*Actions to take*
[A] Summarize the excerpt on BBVA's capital position and shareholder remuneration in two sentences.
[B] Write the next part of the excerpt on BBVA's capital position and shareholder remuneration, picking up after its final sentence.

*Text excerpt*
┄┄┄┄┄┄┄┄┄┄

The BBVA Group's CET12 ratio stood at 12.70% as of December 31, 2025, which allows it to maintain a large management buffer over the Group's CET1 requirement as of that date (9.28%3), and is also above the Group's target management range of 11.5% - 12.0% of CET1.

Shareholder remuneration


Regarding shareholder remuneration, a cash gross distribution in the amount of €0.60 per share for each of the outstanding shares entitled to receive said distribution, to be paid presumably on April as final dividend of 2025 is expected to be submitted to the relevant governing bodies for consideration. Thus, the total distribution for the 2025 financial year will be 50% of the attributable profit, with a cash distribution of €0.92 per share, taking into account that in November 2025, €0.32 gross was distributed in cash for each of the outstanding shares entitled to receive said distribution as an interim dividend for the year.

┄┄┄┄┄┄┄┄┄┄

*Data for review*
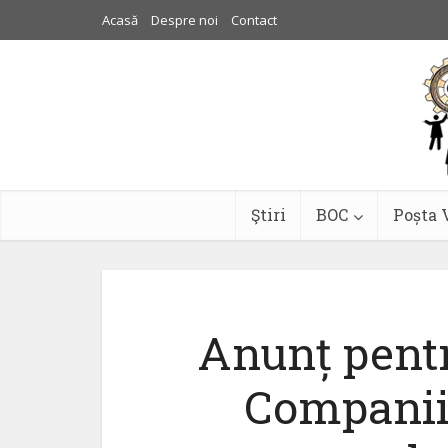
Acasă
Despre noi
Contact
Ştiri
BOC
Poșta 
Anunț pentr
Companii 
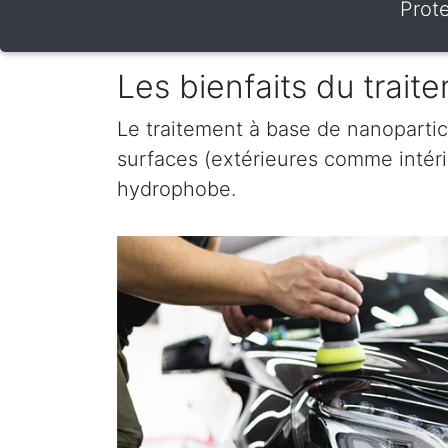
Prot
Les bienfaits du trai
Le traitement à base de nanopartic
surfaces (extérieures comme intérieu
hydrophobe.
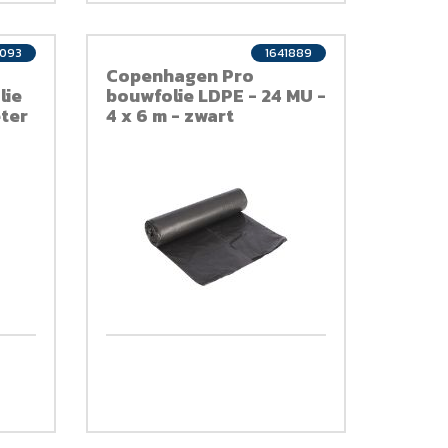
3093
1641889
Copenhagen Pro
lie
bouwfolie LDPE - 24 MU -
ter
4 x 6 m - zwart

┄┄┄┄┄┄┄┄┄┄

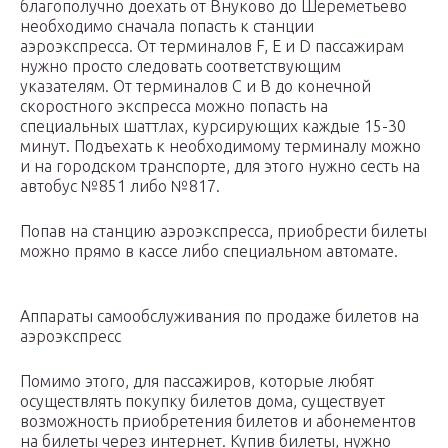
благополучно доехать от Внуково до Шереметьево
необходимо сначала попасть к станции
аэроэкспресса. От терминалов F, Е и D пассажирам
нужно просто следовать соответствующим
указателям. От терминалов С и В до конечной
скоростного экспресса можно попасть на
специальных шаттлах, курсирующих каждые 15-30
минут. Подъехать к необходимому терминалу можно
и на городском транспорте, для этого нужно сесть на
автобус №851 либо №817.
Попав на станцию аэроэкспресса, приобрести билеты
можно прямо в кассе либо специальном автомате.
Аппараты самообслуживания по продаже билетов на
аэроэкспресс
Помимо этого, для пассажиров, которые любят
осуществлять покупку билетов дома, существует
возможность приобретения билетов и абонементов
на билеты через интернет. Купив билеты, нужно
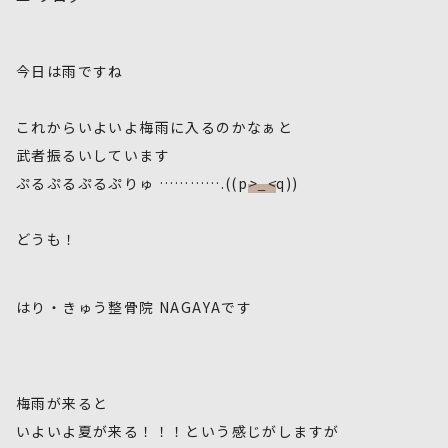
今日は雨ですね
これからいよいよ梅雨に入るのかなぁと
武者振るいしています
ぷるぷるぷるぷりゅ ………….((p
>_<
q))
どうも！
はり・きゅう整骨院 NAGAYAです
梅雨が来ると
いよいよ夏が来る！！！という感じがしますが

┄┄┄┄┄┄┄┄┄┄

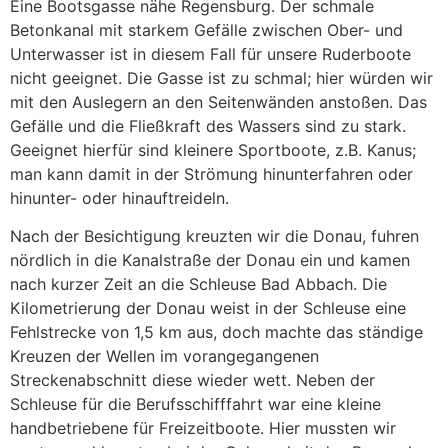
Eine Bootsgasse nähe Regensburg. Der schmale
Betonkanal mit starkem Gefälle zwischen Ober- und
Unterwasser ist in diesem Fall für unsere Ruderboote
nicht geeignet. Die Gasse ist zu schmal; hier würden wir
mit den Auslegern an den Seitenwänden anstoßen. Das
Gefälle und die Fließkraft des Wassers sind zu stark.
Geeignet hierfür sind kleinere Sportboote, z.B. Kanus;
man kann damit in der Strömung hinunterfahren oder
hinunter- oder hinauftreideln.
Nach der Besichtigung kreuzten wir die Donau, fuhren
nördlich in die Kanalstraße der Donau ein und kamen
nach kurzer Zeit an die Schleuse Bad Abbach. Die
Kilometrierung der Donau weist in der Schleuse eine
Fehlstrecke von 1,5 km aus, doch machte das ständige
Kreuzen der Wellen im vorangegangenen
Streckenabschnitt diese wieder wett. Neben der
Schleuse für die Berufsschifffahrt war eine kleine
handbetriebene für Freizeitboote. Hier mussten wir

┄┄┄┄┄┄┄┄┄┄

*Results*
[A] As of December 31, 2025, the BBVA Group's capital ratio stood at 12.70%, giving it a large management buffer over its CET1 requirement and placing it above its target management range of 11.5% to 12.0% of CET1. A final 2025 dividend of €0.60 gross per share in cash is expected to be submitted to the relevant governing bodies, which, together with the €0.32 interim dividend paid in November 2025, would bring the total 2025 cash distribution to €0.92 per share, or 50% of attributable profit.

[B]
1 The additional pro forma information from CIB excludes the application of hyperinflation accounting and the Group's wholesale business in Venezuela.

2 As of 31-12-2025, there were no differences between fully loaded and phased-in ratios given that the impact associated with the transitional adjustments is nil.

3 Considering the latest official updates to the countercyclical capital buffer and the systemic risk buffer, applied on the basis of exposure as of September 30, 2025, and incorporating the increase in the percentage of the countercyclical capital buffer applicable to exposures located in Spain approved by the Bank of Spain and published on October 1, 2025, applied on that exposure basis. For its part, as of January 1, 2026, the minimum regulatory requirement for the Group would be reduced to 8.97%, in accordance with the outcome of the Supervisory Review and Evaluation Process (SREP) communicated by the European Central Bank (ECB).